Exercise, massage and manipulation all fall under the heading of mechanical load, as does Graston technique, active release and friction massage. I remind patients who decide on an injection that they will not have improved healed tissue if they only rely on the injection for relief of pain. Nirschl7 stated that the major goals in the promotion of healing are to enhance the proliferative invasion of vascular elements and fibroblasts, followed by collagen deposition and ultimate maturation. Pressure techniques have been proven to stimulate fibroblastic proliferation, which is responsible for creating both increased new collagen formation and the extracellular matrix that surrounds it. Fibroblast proliferation and activation are key events in the healing process of connective tissue-based structures and are responsible for the gene expression, and thereby production of, cellular mediators of healing and synthesis of collagen.8 Replacement of new collagen is the essential ingredient in healing, followed by stretching and strengthening.


  1. Nirschl RP. Soft-tissue injuries about the elbow. Clin Sports Med, 1986;5:639.
  2. Fisher DE, Bickel WH. Corticosteroid-induced avascular necrosis. A clinical sturdy of seventy-seven patients. JBone Joint Surg Am, 1971;53:859-73.
  3. Kapetanos G. the effect of thelocal corticsteroids in the healing and biomechanical properties of the partially injured tendon. Clin Orthop Relat Res, 1982;163:170-179.
  4. Behrens F, Shepherd N, Mitchell N. Alteration of rabbit articular cartilage by intra-articuar injection of glucocorticoids. J Bone Joint Surg Am, 1975;57:70-76.
  5. Gray RG, Gottlieb NL, Inatra-articular corticosteroids: an updated assessment. J Orthop Relat Res, 1983;177:235-263.

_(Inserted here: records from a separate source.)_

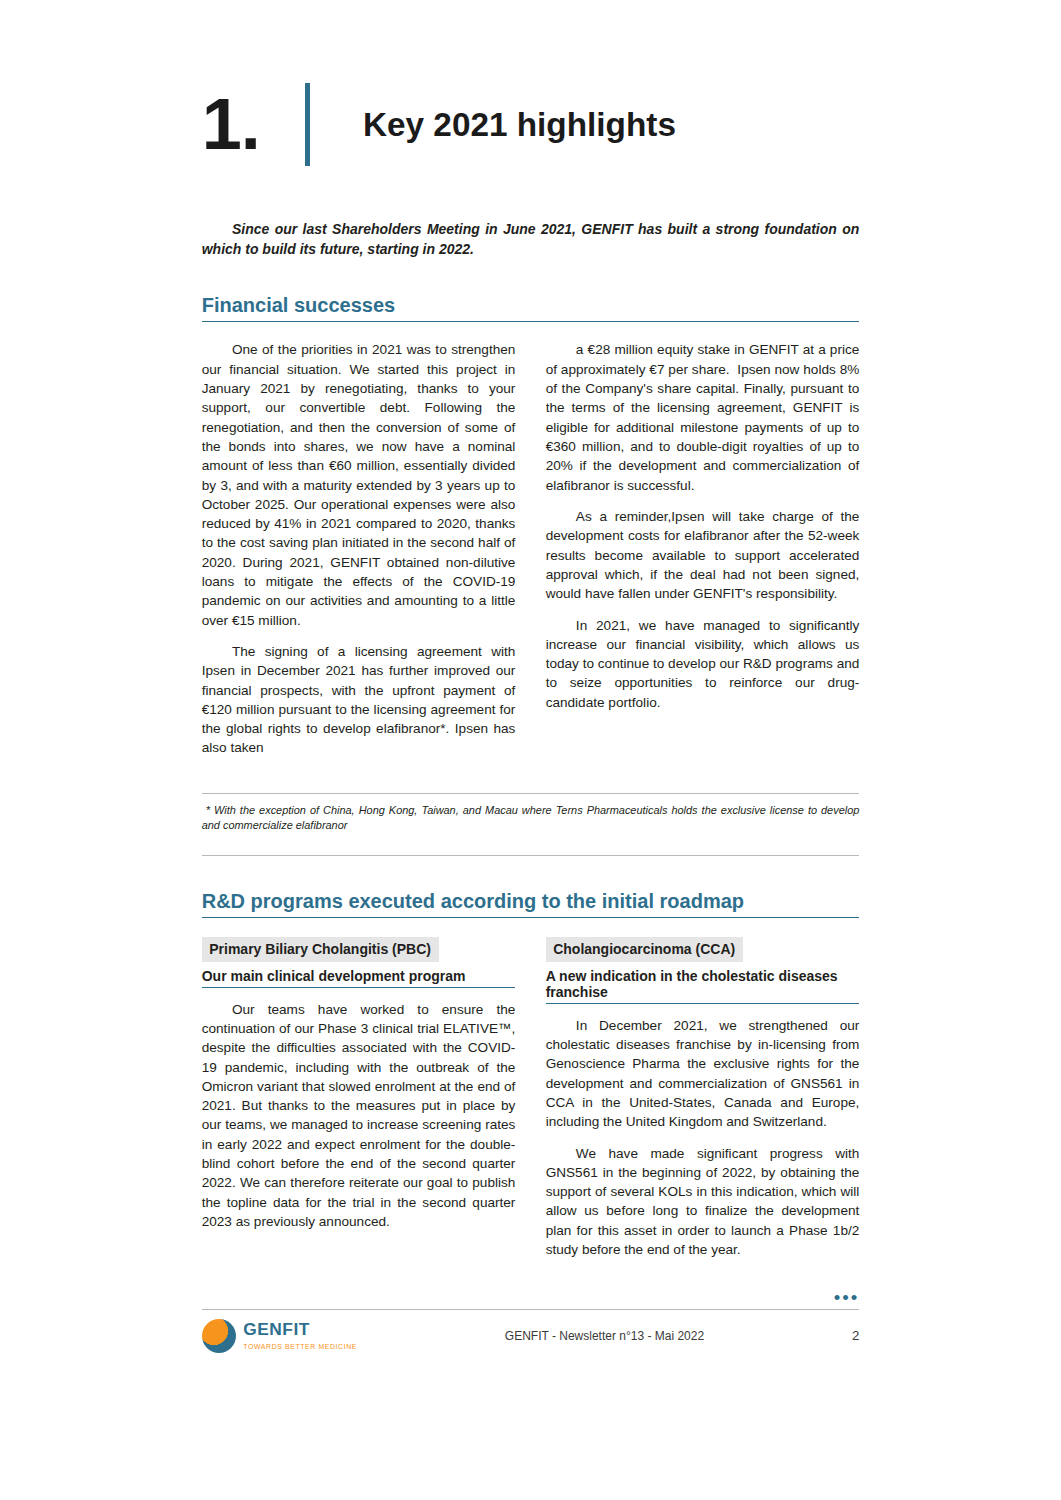1.
Key 2021 highlights
Since our last Shareholders Meeting in June 2021, GENFIT has built a strong foundation on which to build its future, starting in 2022.
Financial successes
One of the priorities in 2021 was to strengthen our financial situation. We started this project in January 2021 by renegotiating, thanks to your support, our convertible debt. Following the renegotiation, and then the conversion of some of the bonds into shares, we now have a nominal amount of less than €60 million, essentially divided by 3, and with a maturity extended by 3 years up to October 2025. Our operational expenses were also reduced by 41% in 2021 compared to 2020, thanks to the cost saving plan initiated in the second half of 2020. During 2021, GENFIT obtained non-dilutive loans to mitigate the effects of the COVID-19 pandemic on our activities and amounting to a little over €15 million.
The signing of a licensing agreement with Ipsen in December 2021 has further improved our financial prospects, with the upfront payment of €120 million pursuant to the licensing agreement for the global rights to develop elafibranor*. Ipsen has also taken
a €28 million equity stake in GENFIT at a price of approximately €7 per share. Ipsen now holds 8% of the Company's share capital. Finally, pursuant to the terms of the licensing agreement, GENFIT is eligible for additional milestone payments of up to €360 million, and to double-digit royalties of up to 20% if the development and commercialization of elafibranor is successful.
As a reminder,Ipsen will take charge of the development costs for elafibranor after the 52-week results become available to support accelerated approval which, if the deal had not been signed, would have fallen under GENFIT's responsibility.
In 2021, we have managed to significantly increase our financial visibility, which allows us today to continue to develop our R&D programs and to seize opportunities to reinforce our drug-candidate portfolio.
* With the exception of China, Hong Kong, Taiwan, and Macau where Terns Pharmaceuticals holds the exclusive license to develop and commercialize elafibranor
R&D programs executed according to the initial roadmap
Primary Biliary Cholangitis (PBC)
Our main clinical development program
Our teams have worked to ensure the continuation of our Phase 3 clinical trial ELATIVE™, despite the difficulties associated with the COVID-19 pandemic, including with the outbreak of the Omicron variant that slowed enrolment at the end of 2021. But thanks to the measures put in place by our teams, we managed to increase screening rates in early 2022 and expect enrolment for the double-blind cohort before the end of the second quarter 2022. We can therefore reiterate our goal to publish the topline data for the trial in the second quarter 2023 as previously announced.
Cholangiocarcinoma (CCA)
A new indication in the cholestatic diseases franchise
In December 2021, we strengthened our cholestatic diseases franchise by in-licensing from Genoscience Pharma the exclusive rights for the development and commercialization of GNS561 in CCA in the United-States, Canada and Europe, including the United Kingdom and Switzerland.
We have made significant progress with GNS561 in the beginning of 2022, by obtaining the support of several KOLs in this indication, which will allow us before long to finalize the development plan for this asset in order to launch a Phase 1b/2 study before the end of the year.
•••
GENFIT
Towards Better Medicine
GENFIT - Newsletter n°13 - Mai 2022
2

  6. Bisset L, Beller E, Jul G, Brooks P, et al. Mobilisation with movement and exercise, corticosteroid injection, or wait and see for tennis elbow: randomized trial. BMJ Online First, Sept. 29, 2006.
  7. Nirschl RP, Ashman ES. Elbow tendinopathy:tennis elbow. Clin Sports Med, 2003;22:813-836.
  8. Leadbetter W. Cell matrix resonse in tendon injury. Clin Sports Med, 1992:11:533-577.